Thanks! It was useful :)

Syclone0044 said...

Nice blog - you're the #1 Google result when I searched today for "linux command to generate random file" and you delivered exactly what I needed. I was using /dev/random which for some reason doesnt return to the command prompt. Your command worked fast and gave me the file I needed to test my new web host's download speeds. Thanks.

Anonymous said...

To Syclone0044: /dev/random was not returning for you simply because not enough entropy had yet been generated. /dev/random delivers only "pure" random data, which is very, very slow to accumulate on a normal system.

/dev/urandom, by contrast, delivers semi-random data generated by a PRNG which is fed by the trickle of real entropy from /dev/random.

For pretty much all intents and purposes, you are better off using /dev/urandom for your application, as the data generated should be random enough and it is perhaps a thousand times (or more) faster.

Zach said...

Thank you, this was just what I was looking for!

robotshoelaces said...

Thanks! I was using /dev/random, too. I wasn't getting the file sizes I wanted and it was hella slow.

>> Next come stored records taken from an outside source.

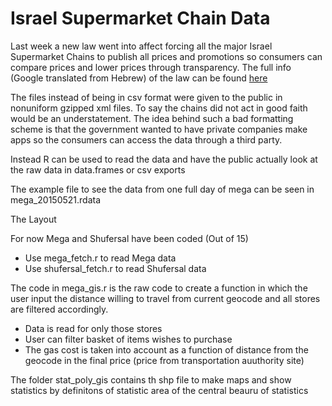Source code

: # Israel Supermarket Chain Data 
Last week a new law went into affect forcing all the major Israel Supermarket Chains to publish all prices and promotions so consumers can compare prices and lower prices through transparency. The full info (Google translated from Hebrew) of the law can be found [here](https://goo.gl/nan0Is)

The files instead of being in csv format were given to the public in nonuniform gzipped xml files. To say the chains did not act in good faith would be an understatement. The idea behind such a bad formatting scheme is that the government wanted to have private companies make apps so the consumers can access the data through a third party.

Instead R can be used to read the data and have the public actually look at the raw data in data.frames or csv exports

The example file to see the data from one full day of mega can be seen in mega_20150521.rdata

The Layout

For now Mega and Shufersal have been coded (Out of 15)
  - Use mega_fetch.r to read Mega data 
  - Use shufersal_fetch.r to read Shufersal data
  
The code in mega_gis.r is the raw code to create a function in which the user input the distance willing to travel from current geocode and all stores are filtered accordingly.
  - Data is read for only those stores
  - User can filter basket of items wishes to purchase
  - The gas cost is taken into account as a function of distance from the geocode in the final price (price from transportation auuthority site)
  
The folder stat_poly_gis contains th shp file to make maps and show statistics by definitons of statistic area of the central beauru of statistics
  

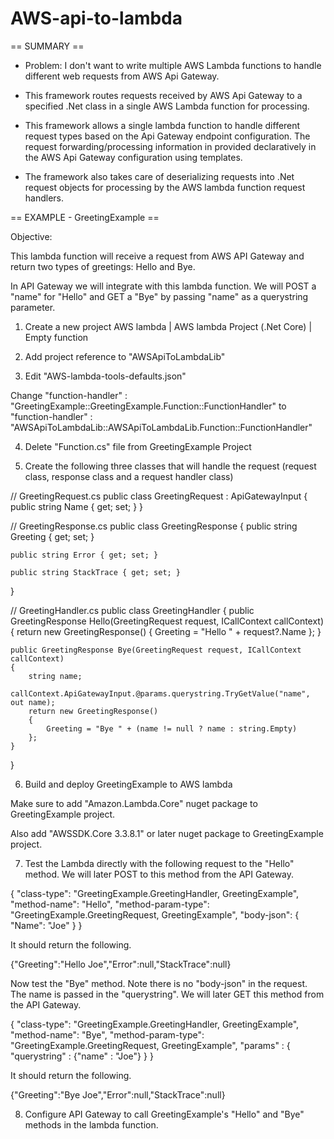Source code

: # AWS-api-to-lambda

== SUMMARY ==

- Problem: I don't want to write multiple AWS Lambda functions to handle different web requests from AWS Api Gateway.

- This framework routes requests received by AWS Api Gateway to a specified .Net class in a single AWS Lambda function for processing.

- This framework allows a single lambda function to handle different request types based on the Api Gateway endpoint configuration.
The request forwarding/processing information in provided declaratively in the AWS Api Gateway configuration using templates.

- The framework also takes care of deserializing requests into .Net request objects for processing by the AWS lambda function request handlers.


== EXAMPLE - GreetingExample ==

Objective: 

This lambda function will receive a request from AWS API Gateway and return
two types of greetings: Hello and Bye.

In API Gateway we will integrate with this lambda function.
We will POST a "name" for "Hello" and GET a "Bye" by passing "name" as a querystring parameter.

1. Create a new project
AWS lambda | AWS lambda Project (.Net Core) | Empty function


2. Add project reference to "AWSApiToLambdaLib"


3. Edit "AWS-lambda-tools-defaults.json"

Change 
"function-handler" : "GreetingExample::GreetingExample.Function::FunctionHandler"
to
"function-handler" : "AWSApiToLambdaLib::AWSApiToLambdaLib.Function::FunctionHandler"


4. Delete "Function.cs" file from GreetingExample Project


5. Create the following three classes that will handle the request (request class, response class and a  request handler class)

// GreetingRequest.cs
public class GreetingRequest : ApiGatewayInput
{
    public string Name { get; set; }
}


// GreetingResponse.cs
public class GreetingResponse
{
    public string Greeting { get; set; }

    public string Error { get; set; }

    public string StackTrace { get; set; }
}


// GreetingHandler.cs
public class GreetingHandler
{
    public GreetingResponse Hello(GreetingRequest request, ICallContext callContext)
    {
        return new GreetingResponse()
        {
            Greeting = "Hello " + request?.Name
        };
    }

    public GreetingResponse Bye(GreetingRequest request, ICallContext callContext)
    {
        string name;
        callContext.ApiGatewayInput.@params.querystring.TryGetValue("name", out name);
        return new GreetingResponse()
        {
            Greeting = "Bye " + (name != null ? name : string.Empty)
        };
    }
}


6. Build and deploy GreetingExample to AWS lambda

Make sure to add "Amazon.Lambda.Core" nuget package to GreetingExample project.

Also add "AWSSDK.Core 3.3.8.1" or later nuget package to GreetingExample project.


7. Test the Lambda directly with the following request to the "Hello" method. 
We will later POST to this method from the API Gateway.

{
	"class-type": "GreetingExample.GreetingHandler, GreetingExample",
	"method-name": "Hello",
	"method-param-type": "GreetingExample.GreetingRequest, GreetingExample",
	"body-json": {
		"Name": "Joe"
	}
}

It should return the following.

{"Greeting":"Hello Joe","Error":null,"StackTrace":null}


Now test the "Bye" method. Note there is no "body-json" in the request.
The name is passed in the "querystring".
We will later GET this method from the API Gateway.

{
	"class-type": "GreetingExample.GreetingHandler, GreetingExample",
	"method-name": "Bye",
	"method-param-type": "GreetingExample.GreetingRequest, GreetingExample",
	"params" : 
	{
		"querystring" : {"name" : "Joe"}
	}
}

It should return the following.

{"Greeting":"Bye Joe","Error":null,"StackTrace":null}


8. Configure API Gateway to call GreetingExample's "Hello" and "Bye" methods in the lambda function.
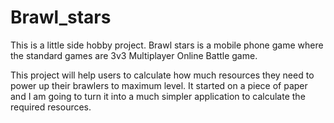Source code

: # Brawl_stars

This is a little side hobby project.
Brawl stars is a mobile phone game where the standard games are 3v3 Multiplayer Online Battle game.

This project will help users to calculate how much resources they need to power up their brawlers to maximum level.
It started on a piece of paper and I am going to turn it into a much simpler application to calculate the required resources.
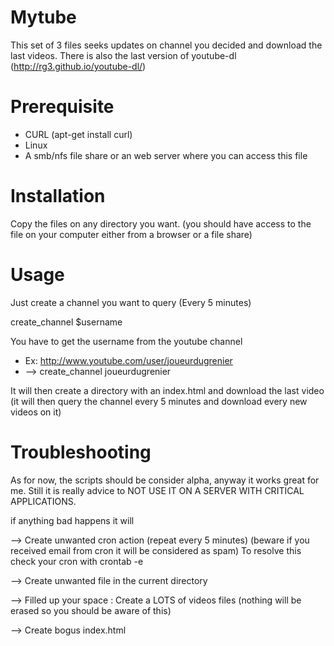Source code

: Mytube
======

This set of 3 files seeks updates on channel you decided and download the last videos.
There is also the last version of youtube-dl (http://rg3.github.io/youtube-dl/)

Prerequisite
====
* CURL
(apt-get install curl)
* Linux
* A smb/nfs file share or an web server where you can access this file

Installation
====
Copy the files on any directory you want.
(you should have access to the file on your computer either from a browser or a file share)

Usage
====
Just create a channel you want to query (Every 5 minutes)

create_channel $username

You have to get the username from the youtube channel
* Ex: http://www.youtube.com/user/joueurdugrenier
* --> create_channel joueurdugrenier

It will then create a directory with an index.html and download the last video (it will then query the channel every 
5 minutes and download every new videos on it)

Troubleshooting
====
As for now, the scripts should be consider alpha, anyway it works great for me.
Still it is really advice to NOT USE IT ON A SERVER WITH CRITICAL APPLICATIONS.

if anything bad happens it will

--> Create unwanted cron action (repeat every 5 minutes) (beware if you received email from cron it will be
considered as spam)
To resolve this check your cron with crontab -e

--> Create unwanted file in the current directory

--> Filled up your space : Create a LOTS of videos files (nothing will be erased so you should be aware of this)

--> Create bogus index.html






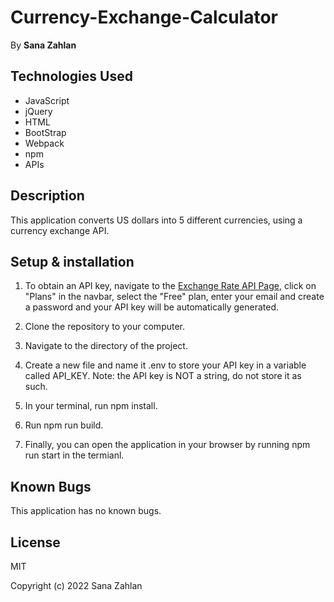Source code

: # Currency-Exchange-Calculator
By **Sana Zahlan** 

## Technologies Used  
* JavaScript 
* jQuery
* HTML
* BootStrap
* Webpack
* npm
* APIs

## Description 
This application converts US dollars into 5 different currencies, using a currency exchange API.

## Setup & installation
1. To obtain an API key, navigate to the [Exchange Rate API Page](https://www.exchangerate-api.com), click on "Plans" in the navbar, select the "Free" plan, enter your email and create a password and your API key will be automatically generated. 

2. Clone the repository to your computer.

3. Navigate to the directory of the project.

4. Create a new file and name it .env to store your API key in a variable called API_KEY. Note: the API key is NOT a string, do not store it as such.

5. In your terminal, run npm install.

6. Run npm run build. 

7. Finally, you can open the application in your browser by running npm run start in the termianl.

## Known Bugs
This application has no known bugs.

## License 
MIT 

Copyright (c) 2022 Sana Zahlan 

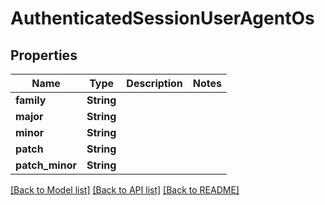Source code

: # AuthenticatedSessionUserAgentOs

## Properties

Name | Type | Description | Notes
------------ | ------------- | ------------- | -------------
**family** | **String** |  | 
**major** | **String** |  | 
**minor** | **String** |  | 
**patch** | **String** |  | 
**patch_minor** | **String** |  | 

[[Back to Model list]](../README.md#documentation-for-models) [[Back to API list]](../README.md#documentation-for-api-endpoints) [[Back to README]](../README.md)


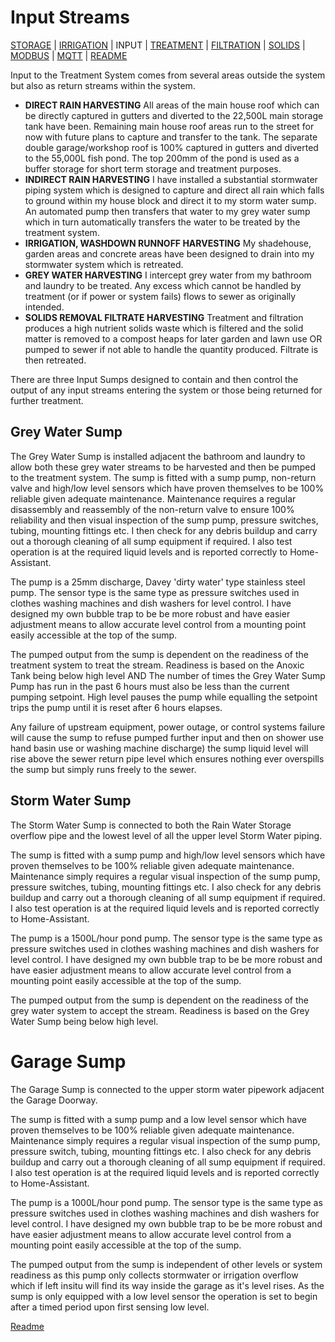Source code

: # Input Streams

 [STORAGE](https://github.com/wellsy57/Home-Assistant-Project/blob/master/files/STORAGE.md) |
[IRRIGATION](https://github.com/wellsy57/Home-Assistant-Project/blob/master/files/IRRIGATION.md) | INPUT | 
[TREATMENT](https://github.com/wellsy57/Home-Assistant-Project/blob/master/files/TREATMENT.md) | [FILTRATION](https://github.com/wellsy57/Home-Assistant-Project/blob/master/files/FILTRATION.md) | 
[SOLIDS](https://github.com/wellsy57/Home-Assistant-Project/blob/master/files/SOLIDS.md) | 
[MODBUS](https://github.com/wellsy57/Home-Assistant-Project/blob/master/filyes/MODBUS.md) | [MQTT](https://github.com/wellsy57/Home-Assistant-Project/blob/master/files/MQTT.md) | [README](https://github.com/wellsy57/Home-Assistant-Project/blob/master/README.md)

Input to the Treatment System comes from several areas outside the system but also as return streams within the system.
* **DIRECT RAIN HARVESTING** All areas of the main house roof which can be directly captured in gutters and diverted to the 22,500L main storage tank have been. Remaining main house roof areas run to the street for now with future plans to capture and transfer to the tank. The separate double garage/workshop roof is 100% captured in gutters and diverted to the 55,000L fish pond. The top 200mm of the pond is used as a buffer storage for short term storage and treatment purposes.
* **INDIRECT RAIN HARVESTING** I have installed a substantial stormwater piping system which is designed to capture and direct all rain which falls to ground within my house block and direct it to my storm water sump. An automated pump then transfers that water to my grey water sump which in turn automatically transfers the water to be treated by the treatment system.
* **IRRIGATION, WASHDOWN RUNNOFF HARVESTING** My shadehouse, garden areas and concrete areas have been designed to drain into my stormwater system which is retreated.
* **GREY WATER HARVESTING** I intercept grey water from my bathroom and laundry to be treated. Any excess which cannot be handled by treatment (or if power or system fails) flows to sewer as originally intended.
* **SOLIDS REMOVAL FILTRATE HARVESTING** Treatment and filtration produces a high nutrient solids waste which is filtered and the solid matter is removed to a compost heaps for later garden and lawn use OR pumped to sewer if not able to handle the quantity produced. Filtrate is then retreated.

There are three Input Sumps designed to contain and then control the output of any input streams entering the system or those being returned for further treatment.

## Grey Water Sump

The Grey Water Sump is installed adjacent the bathroom and laundry to allow both these grey water streams to be harvested and then be pumped to the treatment system. The sump is fitted with a sump pump, non-return valve and high/low level sensors which have proven themselves to be 100% reliable given adequate maintenance. Maintenance requires a regular disassembly and reassembly of the non-return valve to ensure 100% reliability and then visual inspection of the sump pump, pressure switches, tubing, mounting fittings etc. I then check for any debris buildup and carry out a thorough cleaning of all sump equipment if required. I also test operation is at the required liquid levels and is reported correctly to Home-Assistant.

The pump is a 25mm discharge, Davey 'dirty water' type stainless steel pump. The sensor type is the same type as pressure switches used in clothes washing machines and dish washers for level control. I have designed my own bubble trap to be be more robust and have easier adjustment means to allow accurate level control from a mounting point easily accessible at the top of the sump. 

The pumped output from the sump is dependent on the readiness of the treatment system to treat the stream. Readiness is based on the Anoxic Tank being below high level AND The number of times the Grey Water Sump Pump has run in the past 6 hours must also be less than the current pumping setpoint. High level pauses the pump while equalling the setpoint trips the pump until it is reset after 6 hours elapses.

Any failure of upstream equipment, power outage, or control systems failure will cause the sump to refuse pumped further input and then on shower use hand basin use or washing machine discharge) the sump liquid level will rise above the sewer return pipe level which ensures nothing ever overspills the sump but simply runs freely to the sewer.

## Storm Water Sump

The Storm Water Sump is connected to both the Rain Water Storage overflow pipe and the lowest level of all the upper level Storm Water piping.

The sump is fitted with a sump pump and high/low level sensors which have proven themselves to be 100% reliable given adequate maintenance. Maintenance simply requires a regular visual inspection of the sump pump, pressure switches, tubing, mounting fittings etc. I also check for any debris buildup and carry out a thorough cleaning of all sump equipment if required. I also test operation is at the required liquid levels and is reported correctly to Home-Assistant.

The pump is a 1500L/hour pond pump. The sensor type is the same type as pressure switches used in clothes washing machines and dish washers for level control. I have designed my own bubble trap to be be more robust and have easier adjustment means to allow accurate level control from a mounting point easily accessible at the top of the sump.

The pumped output from the sump is dependent on the readiness of the grey water system to accept the stream. Readiness is based on the Grey Water Sump being below high level.

# Garage Sump

The Garage Sump is connected to the upper storm water pipework adjacent the Garage Doorway.

The sump is fitted with a sump pump and a low level sensor which have proven themselves to be 100% reliable given adequate maintenance. Maintenance simply requires a regular visual inspection of the sump pump, pressure switch, tubing, mounting fittings etc. I also check for any debris buildup and carry out a thorough cleaning of all sump equipment if required. I also test operation is at the required liquid levels and is reported correctly to Home-Assistant.

The pump is a 1000L/hour pond pump. The sensor type is the same type as pressure switches used in clothes washing machines and dish washers for level control. I have designed my own bubble trap to be be more robust and have easier adjustment means to allow accurate level control from a mounting point easily accessible at the top of the sump.

The pumped output from the sump is independent of other levels or system readiness as this pump only collects stormwater or irrigation overflow which if left insitu will find its way inside the garage as it's level rises. As the sump is only equipped with a low level sensor the operation is set to begin after a timed period upon first sensing low level.


[Readme](https://github.com/wellsy57/Home-Assistant-Project/blob/master/README.md)
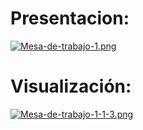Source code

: # Presentacion: 
[![Mesa-de-trabajo-1.png](https://i.postimg.cc/DzkYhQxx/Mesa-de-trabajo-1.png)](https://postimg.cc/CR74H8T8)

# Visualización: 
[![Mesa-de-trabajo-1-1-3.png](https://i.postimg.cc/HnW7yLtq/Mesa-de-trabajo-1-1-3.png)](https://postimg.cc/346RMYV1)
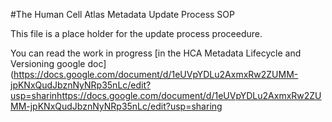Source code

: #The Human Cell Atlas Metadata Update Process SOP

This file is a place holder for the update process proceedure.

You can read the work in progress [in the HCA Metadata Lifecycle and Versioning google doc](https://docs.google.com/document/d/1eUVpYDLu2AxmxRw2ZUMM-jpKNxQudJbznNyNRp35nLc/edit?usp=sharinhttps://docs.google.com/document/d/1eUVpYDLu2AxmxRw2ZUMM-jpKNxQudJbznNyNRp35nLc/edit?usp=sharing
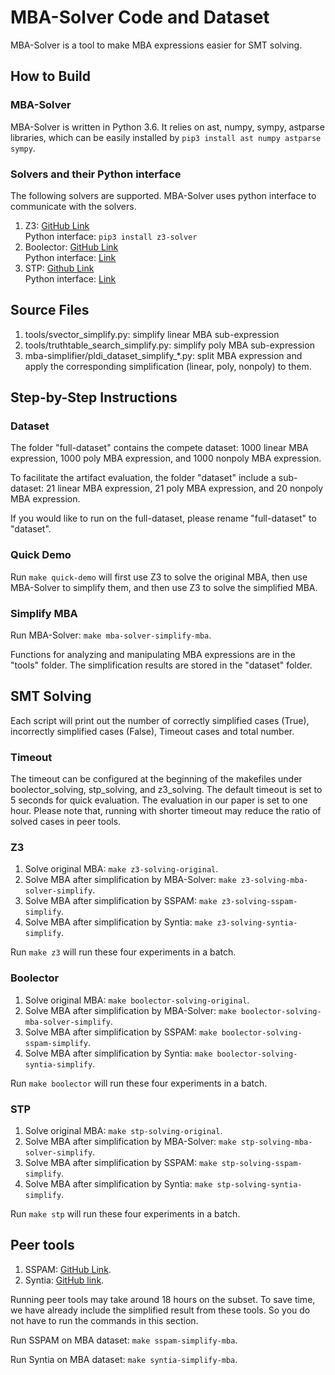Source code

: # MBA-Solver Code and Dataset

MBA-Solver is a tool to make MBA expressions easier for SMT solving.

## How to Build

### MBA-Solver

MBA-Solver is written in Python 3.6. It relies on ast, numpy, sympy, astparse
libraries, which can be easily installed by `pip3 install ast numpy astparse
sympy`.

### Solvers and their Python interface
The following solvers are supported. MBA-Solver uses python interface
to communicate with the solvers.

1. Z3: [GitHub Link](https://github.com/Z3Prover/z3)  
   Python interface: `pip3 install z3-solver`
2. Boolector: [GitHub Link](https://github.com/boolector/boolector)  
   Python interface: [Link](https://boolector.github.io/docs/index.html)
3. STP: [Github Link](https://github.com/stp/stp)  
   Python interface: [Link](https://stp.readthedocs.io/en/latest/#python-usage)

## Source Files
1. tools/svector_simplify.py: simplify linear MBA sub-expression
2. tools/truthtable_search_simplify.py: simplify poly MBA sub-expression
3. mba-simplifier/pldi_dataset_simplify_*.py: split MBA expression and apply the corresponding simplification (linear, poly, nonpoly) to them.

## Step-by-Step Instructions
### Dataset
The folder "full-dataset" contains the compete dataset: 1000 linear MBA expression, 1000 poly MBA expression, and 1000 nonpoly MBA expression.

To facilitate the artifact evaluation, the folder "dataset" include a sub-dataset: 21 linear MBA expression, 21 poly MBA expression, and 20 nonpoly MBA expression.

If you would like to run on the full-dataset, please rename "full-dataset" to "dataset".

### Quick Demo

Run `make quick-demo` will first use Z3 to solve the original MBA, then use MBA-Solver to simplify them, and then use Z3 to solve the simplified MBA.

### Simplify MBA

Run MBA-Solver: `make mba-solver-simplify-mba`.

Functions for analyzing and manipulating MBA expressions are in the "tools" folder. The simplification results are stored in the "dataset" folder.

## SMT Solving

Each script will print out the number of correctly simplified cases (True), incorrectly simplified cases (False), Timeout cases and total number.

### Timeout

The timeout can be configured at the beginning of the makefiles under boolector_solving, stp_solving, and z3_solving. The default timeout is set to 5 seconds for quick evaluation. The evaluation in our paper is set to one hour. Please note that, running with shorter timeout may reduce the ratio of solved cases in peer tools.

### Z3
1. Solve original MBA: `make z3-solving-original`.
2. Solve MBA after simplification by MBA-Solver: `make z3-solving-mba-solver-simplify`.
3. Solve MBA after simplification by SSPAM: `make z3-solving-sspam-simplify`.
4. Solve MBA after simplification by Syntia: `make z3-solving-syntia-simplify`.

Run `make z3` will run these four experiments in a batch.

### Boolector
1. Solve original MBA: `make boolector-solving-original`.
2. Solve MBA after simplification by MBA-Solver: `make boolector-solving-mba-solver-simplify`.
3. Solve MBA after simplification by SSPAM: `make boolector-solving-sspam-simplify`.
4. Solve MBA after simplification by Syntia: `make boolector-solving-syntia-simplify`.

Run `make boolector` will run these four experiments in a batch.

### STP
1. Solve original MBA: `make stp-solving-original`.
2. Solve MBA after simplification by MBA-Solver: `make stp-solving-mba-solver-simplify`.
3. Solve MBA after simplification by SSPAM: `make stp-solving-sspam-simplify`.
4. Solve MBA after simplification by Syntia: `make stp-solving-syntia-simplify`.

Run `make stp` will run these four experiments in a batch.

## Peer tools

1. SSPAM: [GitHub Link](https://github.com/quarkslab/sspam/blob/master/README.md).
2. Syntia: [GitHub link](https://github.com/RUB-SysSec/syntia/blob/master/README.md).

Running peer tools may take around 18 hours on the subset. To save time, we have already include the simplified result from these tools. So you do not have to run the commands in this section.

Run SSPAM on MBA dataset: `make sspam-simplify-mba`.

Run Syntia on MBA dataset: `make syntia-simplify-mba`.
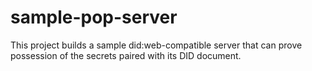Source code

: # sample-pop-server
This project builds a sample did:web-compatible server that can prove
possession of the secrets paired with its DID document.
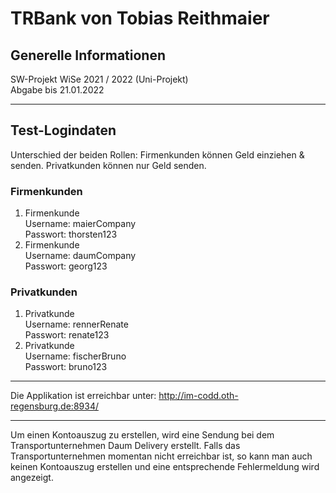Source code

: # TRBank von Tobias Reithmaier
## Generelle Informationen
SW-Projekt WiSe 2021 / 2022 (Uni-Projekt) <br />
Abgabe bis 21.01.2022

***
## Test-Logindaten
Unterschied der beiden Rollen: Firmenkunden können Geld einziehen & senden. Privatkunden können nur Geld senden.
### Firmenkunden
  1. Firmenkunde <br />
  Username: maierCompany <br />
  Passwort: thorsten123
  2. Firmenkunde <br />
  Username: daumCompany <br />
  Passwort: georg123
### Privatkunden
  1. Privatkunde <br />
  Username: rennerRenate <br />
  Passwort: renate123
  2. Privatkunde <br />
  Username: fischerBruno <br />
  Passwort: bruno123 <br />
***

Die Applikation ist erreichbar unter: http://im-codd.oth-regensburg.de:8934/ 

***

Um einen Kontoauszug zu erstellen, wird eine Sendung bei dem Transportunternehmen Daum Delivery erstellt.
Falls das Transportunternehmen momentan nicht erreichbar ist, so kann man auch keinen Kontoauszug erstellen
und eine entsprechende Fehlermeldung wird angezeigt.
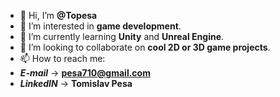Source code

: - 👋 Hi, I’m **@Topesa**
- 👀 I’m interested in **game development**.
- 🌱 I’m currently learning **Unity** and **Unreal Engine**.
- 💞️ I’m looking to collaborate on **cool 2D or 3D game projects**.
- 📫 How to reach me: 
- ***E-mail*** -> **pesa710@gmail.com**
- ***LinkedIN*** -> **Tomislav Pesa**

<!---
Topesa/Topesa is a ✨ special ✨ repository because its `README.md` (this file) appears on your GitHub profile.
You can click the Preview link to take a look at your changes.
--->
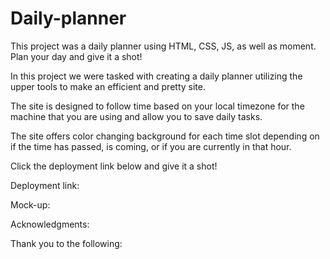 # Daily-planner
This project was a daily planner using HTML, CSS, JS, as well as moment. Plan your day and give it a shot!


In this project we were tasked with creating a daily planner utilizing the upper tools to make an efficient and pretty site. 

The site is designed to follow time based on your local timezone for the machine that you are using and allow you to save daily tasks.

The site offers color changing background for each time slot depending on if the time has passed, is coming, or if you are currently in that hour.

Click the deployment link below and give it a shot!

Deployment link:


Mock-up:


Acknowledgments: 

Thank you to the following:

/dev/urandom let me do exactly what I wanted: Generate 5KB keyfiles for Truecrypt volumes!

Unknown said...

Glad this was here. Thanks for the help.

icey said...

Nice was just what i was looking for :)

However in MacOSX it didnt recognize 1M
i used 1024000 instead...

Thanks !!

Anonymous said...

Zipping random information is an equally invalid test as zipping an all-0 file, as generally speaking purely random data won't compress at all (more or less).

Tim T. said...

Thanks, man!

Martin said...

Cheers! Just what I was looking for :)

Anonymous said...

fascinating stuff!

learn more about the kernel random source devices with (on your favorite linux distro): 'man urandom'.

Anonymous said...

Thanks!